At its peak in 2011, roughly 100,000 American troops were in Afghanistan. The figure dropped to fewer than 9,000 by the time Mr. Obama left office.
Against that backdrop, the Trump administration has embraced a course of unprecedented diplomacy, dispatching Mr. Khalilzad to lead direct negotiations with the Taliban. The talks led to the historic peace pact in February, which laid the groundwork for the U.S. withdrawal in exchange for promises that the Taliban would no longer engage in violence and would never again allow the country to be a safe haven for terrorist organizations such as al Qaeda.
The agreement also laid out the conditions for prisoner swaps between the Taliban and the Afghan government.
It remains unclear whether the Taliban are capable or willing to hold up their end of the deal. A recent Pentagon report said remote areas of Afghanistan remain home to “terrorist sanctuaries” and some Taliban members routinely cooperate with al Qaeda and other extremist elements.
Some specialists say the U.S. is making a grave error by empowering the Taliban while assuming they will break all ties with al Qaeda.

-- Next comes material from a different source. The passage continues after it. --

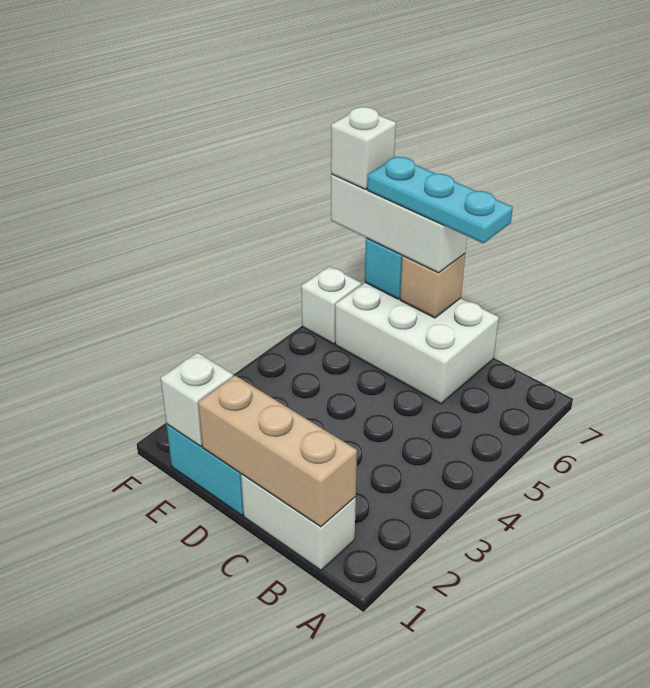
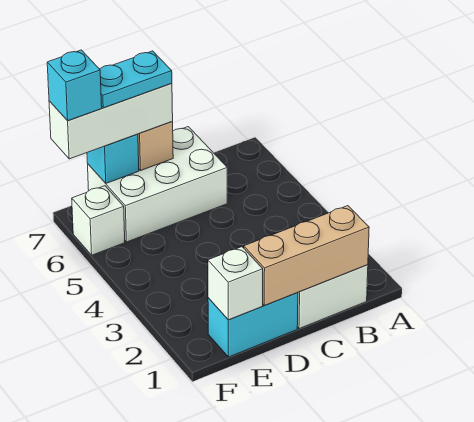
cyan 1x3 plate [367,157,513,243] -> cyan 1x2 plate [100,51,172,108]
white 1x1 brick [331,107,396,189] -> cyan 1x1 brick [47,50,102,121]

“The U.S. could withdraw from Afghanistan without endorsing the Taliban as its counterterrorism partner,” Thomas Joscelyn, senior fellow at the Foundation for Defense of Democracies, wrote in a recent piece for The Dispatch.
“If the Taliban doesn’t betray al-Qaeda, and there is no evidence that it has or will, then the U.S. is effectively lying on the Taliban’s behalf,” he wrote. “The U.S. is pretending that the Taliban is willing to do what it has never actually done — for no good reason. Meanwhile, the Trump administration’s negotiations with the Taliban have only granted it legitimacy as a governing actor.”